CHALLENGES
#1 Which firearms do the shell casings belong to, according to the passage on the Haukore Street and 625 No. 2 Road shootings?
#2 How would you sum up the passage on the Haukore Street and 625 No. 2 Road shootings in two sentences?
#3 Can you pick up the passage on the Haukore Street and 625 No. 2 Road shootings after its final sentence and continue it?

QUOTED PASSAGE
start

Haukore Street and 625 No. 2 Road shootings
[42] I now turn to outline the very serious incidents that occurred on 28 and 29 January 2020.
[43] On 27 January 2020, there was an arson attack at your barber shop business in Greerton. The business premises were completely destroyed before you had even
23 Charges 3, 4 and 5.
24 Charges 11 and 13.
opened for business. You believed the Mongrel Mob were responsible for the arson attack.
[44] On 28 January 2020, late at night, there was a shooting at 26 Haukore Street, Mangatapu by members of the Mongols. Ninety-six rounds were fired into a house, including into a lounge area where children were watching TV, and at cars at the address. The address was occupied by the daughter of a senior Mongrel Mob member.
[45] Then there was the retaliatory attack by the Mongrel Mob at Hone Ronaki’s address at 625 No 2 Road, Te Puke. Guns were discharged in an exchange between Mongrel Mob members and those at 625 No 2 Road. The shootout occurred during the day.
[46] The Police attended but no firearms were located. However, a number of shell casings were located during the scene examinations which showed that the casings belonged to four firearms, a Bushmaster XM15-E2S, a DPMS Panther rifle A-15, a Ranger brand AK-47 and Wyndham Weaponry WW-15.
[47] Later on, on 28 January 2020, having been notified by a member of the public, the Police went to the Kaituna River and located a bag containing firearms that had been hidden there in the bushes. The firearms concerned were linked to the firearms used during the shooting incidents at Haukore Street and 625 No 2 Road.

end

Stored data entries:
start

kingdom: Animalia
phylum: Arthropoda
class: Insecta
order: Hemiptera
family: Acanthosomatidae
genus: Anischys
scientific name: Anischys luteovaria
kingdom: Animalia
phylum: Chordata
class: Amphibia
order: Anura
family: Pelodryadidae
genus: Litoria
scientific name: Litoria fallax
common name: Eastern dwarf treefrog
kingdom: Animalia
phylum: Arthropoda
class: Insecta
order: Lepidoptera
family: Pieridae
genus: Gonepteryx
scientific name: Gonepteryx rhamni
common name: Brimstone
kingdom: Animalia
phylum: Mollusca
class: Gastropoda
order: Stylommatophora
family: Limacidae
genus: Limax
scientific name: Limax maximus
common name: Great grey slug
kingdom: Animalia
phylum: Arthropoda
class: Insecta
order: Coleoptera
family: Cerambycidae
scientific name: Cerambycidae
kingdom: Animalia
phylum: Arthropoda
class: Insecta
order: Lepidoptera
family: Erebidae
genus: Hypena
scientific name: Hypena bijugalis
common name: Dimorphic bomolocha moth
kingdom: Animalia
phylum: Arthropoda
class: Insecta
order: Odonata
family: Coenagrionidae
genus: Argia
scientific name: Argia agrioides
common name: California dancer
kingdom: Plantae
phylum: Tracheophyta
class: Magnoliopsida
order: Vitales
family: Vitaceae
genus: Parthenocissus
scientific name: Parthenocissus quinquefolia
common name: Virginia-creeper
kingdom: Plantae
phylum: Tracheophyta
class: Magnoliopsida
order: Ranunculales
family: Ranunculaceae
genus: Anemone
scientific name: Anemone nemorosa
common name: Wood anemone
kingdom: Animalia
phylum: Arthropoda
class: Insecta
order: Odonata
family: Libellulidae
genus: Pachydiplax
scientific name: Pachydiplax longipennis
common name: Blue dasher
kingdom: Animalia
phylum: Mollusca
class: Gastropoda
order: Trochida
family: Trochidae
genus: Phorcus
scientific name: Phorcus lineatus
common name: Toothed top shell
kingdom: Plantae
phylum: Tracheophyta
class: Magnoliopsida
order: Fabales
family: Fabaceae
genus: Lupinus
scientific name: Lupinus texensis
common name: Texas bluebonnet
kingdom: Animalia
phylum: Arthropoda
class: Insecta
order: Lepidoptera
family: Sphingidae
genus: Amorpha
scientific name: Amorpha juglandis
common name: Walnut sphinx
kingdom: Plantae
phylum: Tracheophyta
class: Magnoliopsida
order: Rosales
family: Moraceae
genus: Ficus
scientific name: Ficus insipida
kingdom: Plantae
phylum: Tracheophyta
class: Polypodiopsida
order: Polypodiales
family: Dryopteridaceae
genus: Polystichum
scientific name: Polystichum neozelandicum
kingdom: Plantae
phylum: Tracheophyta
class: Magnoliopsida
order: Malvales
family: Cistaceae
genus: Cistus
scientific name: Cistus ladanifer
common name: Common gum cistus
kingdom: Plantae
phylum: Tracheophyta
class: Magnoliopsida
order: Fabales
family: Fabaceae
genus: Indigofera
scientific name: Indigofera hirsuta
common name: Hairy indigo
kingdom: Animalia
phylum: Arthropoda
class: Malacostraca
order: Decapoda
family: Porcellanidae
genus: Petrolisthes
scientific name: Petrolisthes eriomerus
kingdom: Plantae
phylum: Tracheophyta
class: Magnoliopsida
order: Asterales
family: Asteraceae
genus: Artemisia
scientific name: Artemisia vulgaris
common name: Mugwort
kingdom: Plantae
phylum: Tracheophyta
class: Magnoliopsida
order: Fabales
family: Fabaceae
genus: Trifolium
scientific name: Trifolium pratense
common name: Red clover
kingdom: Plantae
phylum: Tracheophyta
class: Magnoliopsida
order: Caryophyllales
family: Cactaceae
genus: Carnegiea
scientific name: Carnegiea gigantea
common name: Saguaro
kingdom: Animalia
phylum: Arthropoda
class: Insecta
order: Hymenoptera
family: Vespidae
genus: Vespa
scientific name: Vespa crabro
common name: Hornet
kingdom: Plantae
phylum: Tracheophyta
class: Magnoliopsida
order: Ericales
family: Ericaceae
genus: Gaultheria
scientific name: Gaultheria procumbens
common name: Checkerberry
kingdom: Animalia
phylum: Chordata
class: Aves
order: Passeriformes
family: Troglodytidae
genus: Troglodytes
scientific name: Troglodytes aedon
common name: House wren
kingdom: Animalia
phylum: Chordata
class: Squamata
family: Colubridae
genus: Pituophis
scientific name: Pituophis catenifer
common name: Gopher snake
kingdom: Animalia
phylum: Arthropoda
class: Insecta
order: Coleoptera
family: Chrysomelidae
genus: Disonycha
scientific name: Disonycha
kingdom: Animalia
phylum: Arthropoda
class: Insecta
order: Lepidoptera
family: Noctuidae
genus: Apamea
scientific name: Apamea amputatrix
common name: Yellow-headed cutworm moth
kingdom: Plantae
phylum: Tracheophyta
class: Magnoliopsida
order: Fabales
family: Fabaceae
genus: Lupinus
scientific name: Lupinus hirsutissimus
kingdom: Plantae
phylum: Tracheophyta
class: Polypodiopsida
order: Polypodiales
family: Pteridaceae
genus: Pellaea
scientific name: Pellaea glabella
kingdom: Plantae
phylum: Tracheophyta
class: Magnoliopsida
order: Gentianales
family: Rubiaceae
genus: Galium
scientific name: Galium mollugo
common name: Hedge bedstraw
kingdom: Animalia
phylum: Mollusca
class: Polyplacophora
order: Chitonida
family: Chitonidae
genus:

end

OUTPUTS
#1
- Bushmaster XM15-E2S
- DPMS Panther rifle A-15
- Ranger brand AK-47
- Wyndham Weaponry WW-15

#2 After an arson attack destroyed the addressee's barber shop business in Greerton, which the addressee blamed on the Mongrel Mob, members of the Mongols fired ninety-six rounds into a house and at cars at 26 Haukore Street, Mangatapu, an address occupied by the daughter of a senior Mongrel Mob member. The Mongrel Mob retaliated with a daytime shootout at 625 No 2 Road, Te Puke, and although Police located no firearms there, they found shell casings from four firearms, and a bag of firearms hidden near the Kaituna River was linked to those used in both shootings.

#3
[48] In my view, you were present at both incidents and had directed the Haukore Street incident as retaliation against the Mongrel Mob attack on your barber shop that you were trying to establish.
[49] The evidence established that, after the Haukore Street and 625 No. 2 Road incidents, the Police facilitated a meeting between you and the president of the Mongrel Mob in an attempt to avoid further such incidents with the potential for loss of life. It appears that the discussions held resolved the immediate tensions between the Mongols and the Mongrel Mob.
[50] However, tensions between the Mongols and another local gang, the Greasy Dogs, continued.
Malcolm Avenue
[51] On 6 May 2020, there was an incident involving the Greasy Dogs at 65 Malcom Avenue, Te Puke. A 111 call from an occupant of that address stated that a firearm had been presented by a male on the back of a ute, which was one of the two vehicles that had arrived there.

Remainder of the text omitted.